Growing empire ▪ Private equity firm Bridgepoint, the owner of Pret a Manger, is set to sell the UK-based sandwich shop chain for GBP 1.5 billion to JAB Holdings, the Luxembourg-based investment company owned by German billionaire family Reimann. The deal will add another asset to JAB's prospering coffee business.



Action on plastics ▪ The European Commission proposed banning single-use plastics such as cotton buds and plastic straws and putting the burden of cleaning up waste on manufacturers in an effort to reduce marine litter. Retailers support the action but are concerned over practicalities.



Dealing with debts ▪ Croatian retail group Agrokor will be taken over by a Dutch-based company, owned by creditors, under a proposed debt settlement plan. Agrokor was put under state-run administration in April last year, crippled by debts built up during an ambitious expansion drive.



Cross-border expansion ▪ British chain Iceland is seeking further sites across Norway, following the opening of its first outlet in the country, in the Greater Oslo region. Meanwhile, Tesco has announced the opening of a GBP 30 million environmentally-friendly Tesco Extra store in Dublin, which will create over 175 jobs.




Asia & Australia


Delivery options ▪ American e-commerce heavyweight Ebay has announced a new membership delivery service, Ebay Plus, in Australia. After completing its acquisition of Uber’s Southeast Asia business, ride-hailing firm Grab has launched food delivery business GrabFood in the region.



Southeast Asian alliance ▪ Vietnam’s supermarket operator Saigon Co-op and Singapore’s NTUC FairPrice grocery network have opened the third Cheers convenience store in downtown Ho Chi Minh City. It features dine-in areas and is open 24 hours. The joint venture plans to open 50 outlets this year.

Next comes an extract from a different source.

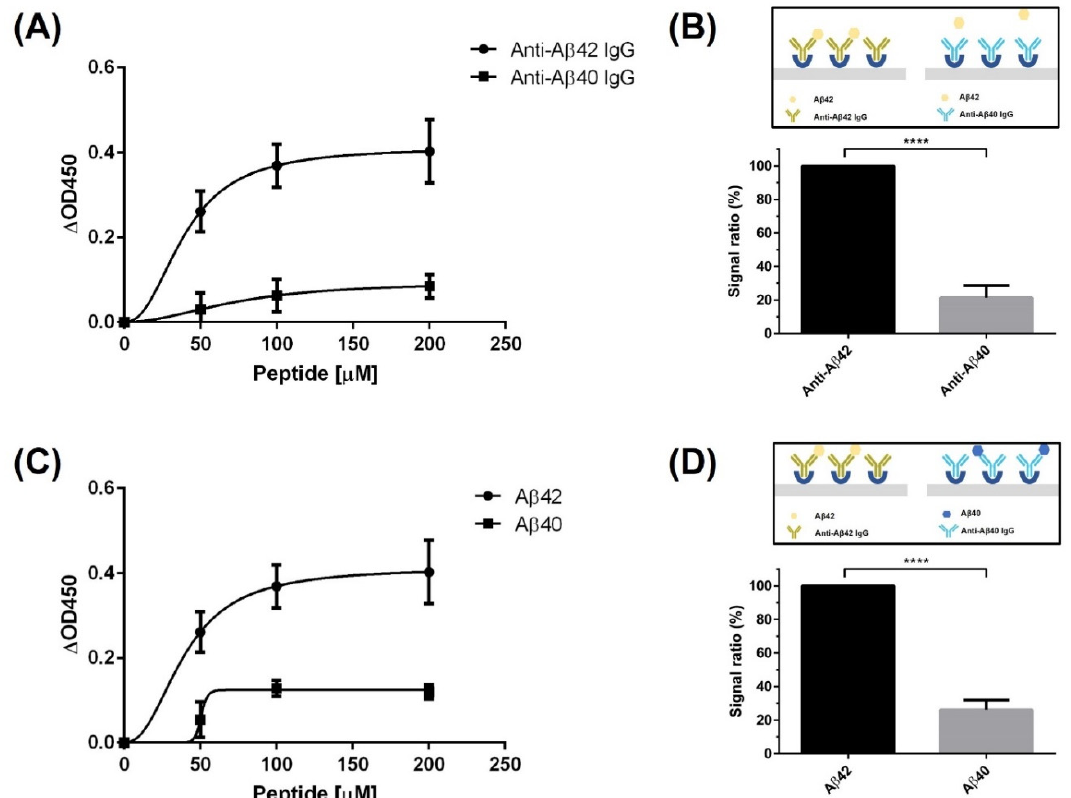
Figure 3. Verification of the A β -specific binding in the peptide-based diagnostic method. ( A ) Comparison of signals using two kinds of A β -specific antibodies. The signal was shown only when using the anti-A β 42 antibody when A β 42 was added to the antibody-coated plate. ( B ) The ratio of signals resulting from using the anti-A β 42 antibody and the anti-A β 40 antibody with A β 42. An unpaired t -test was performed for statistical analysis (**** p ≤ 0.0001). ( C ) Comparison of signals when A β 42 and A β 40 were added to plates coated with antibodies specific to each respective A β species. ( D ) The ratio of signals resulting from A β 42 detection by anti-A β 42 antibody to those resulting from A β 40 detection by anti-A β 40 antibody on antibody-coated plates specific to each of the A β species. An unpaired t -test was performed for statistical analysis (**** p ≤ 0.0001). All tests were performed in triplicate under the same conditions.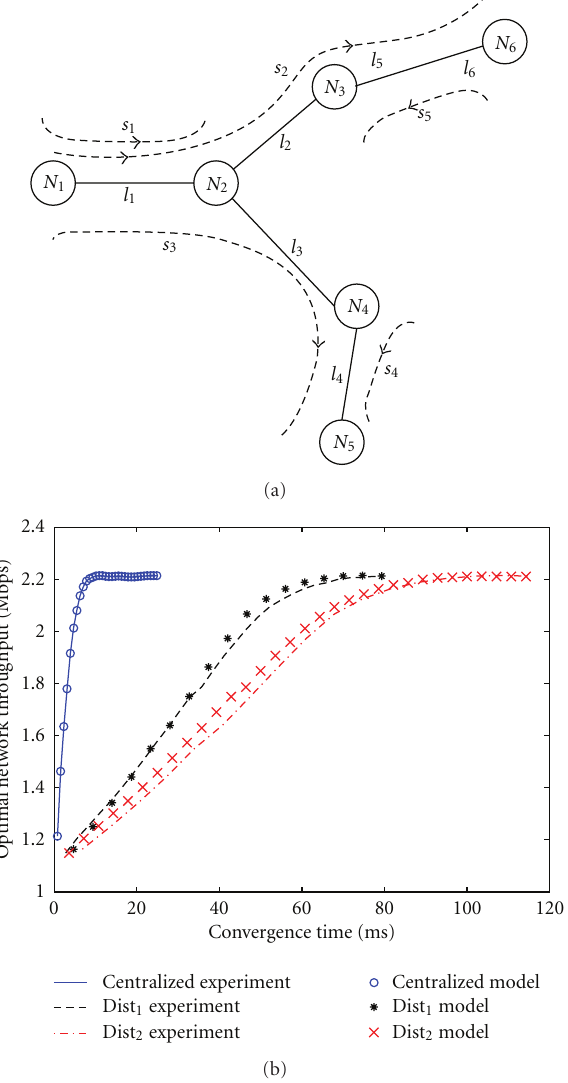
Figure 1: (a) Example network with each node equipped with TI’s DSP (TMS320C6713) running at 225 MHz and MicroLinear’s ML2722 RF transceiver; (b) Convergence performance comparison of overhead model with experimental realization for centralized and distributed implementations.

Merger challenged ▪ An Indian trader body has raised objections to Walmart USD 16 billion acquisition of the Indian e-tailer Flipkart, claiming it would create unfair competition and result in predatory pricing. However, lawyers said the complaint to the country’s antitrust regulator is unlikely to threaten the deal.




US & Latin America


Healthy addition ▪ In line with its strategy to shift toward healthier options, Pepsico will acquire Bare Foods, an American maker of baked fruit and vegetable snacks. It is the latest effort of the beverage giant toward the more natural, less-processed foods required by an increasingly health-conscious public.



Solid results ▪ Cencosud, a leading South American retailer with operations in Chile, Argentina, Brazil, Peru and Colombia, delivered a good performance in the first quarter according to its financial boss Rodrigo Larrain. This was mainly driven by improved activity and profitability in Argentina.




Insider Insights


Foreign fiasco ▪ The foray of Australian conglomerate Wesfarmers into the British market is labelled a billion-dollar disaster. The Sydney Morning Herald tries to understand how the company got it so wrong, while other experts blame the management, which has been tested away from its cosy home patch and again failed.



Mountain to climb ▪ South Africa's Woolworths has a monumental task ahead if it is to revive its ailing department store chain David Jones. Despite investing in the business by adding food halls to its stores and refurbishing its Sydney flagship, analysts are sceptical and say the store model is fast becoming outdated.